Dataset entries:
========================

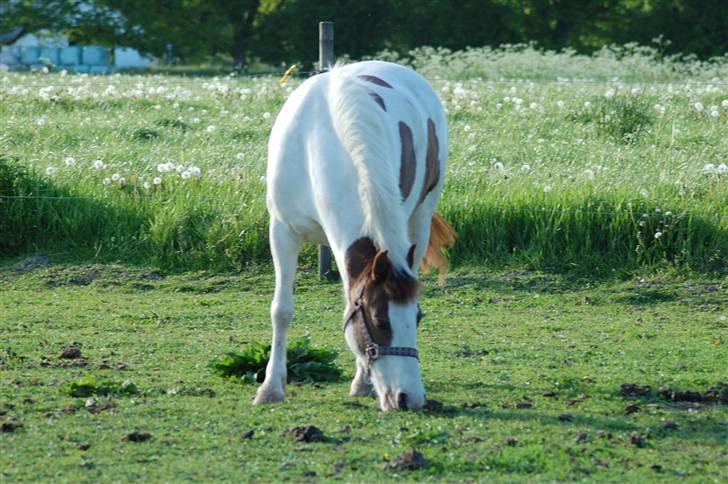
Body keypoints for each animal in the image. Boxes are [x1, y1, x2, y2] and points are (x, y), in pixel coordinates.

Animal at [258, 58, 456, 410]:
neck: (318, 143)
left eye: (418, 318)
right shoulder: (282, 231)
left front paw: (362, 380)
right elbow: (281, 310)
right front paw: (271, 388)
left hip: (419, 219)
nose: (409, 398)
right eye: (379, 321)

========================

**DIRECTIONS FOR THIS TASK**
Look for the line that contains "right shoulder: (282, 231)" in the entries above. Set it down, along with all later lines, exactly as written.

**EXERCISE RESPONSE**
right shoulder: (282, 231)
left front paw: (362, 380)
right elbow: (281, 310)
right front paw: (271, 388)
left hip: (419, 219)
nose: (409, 398)
right eye: (379, 321)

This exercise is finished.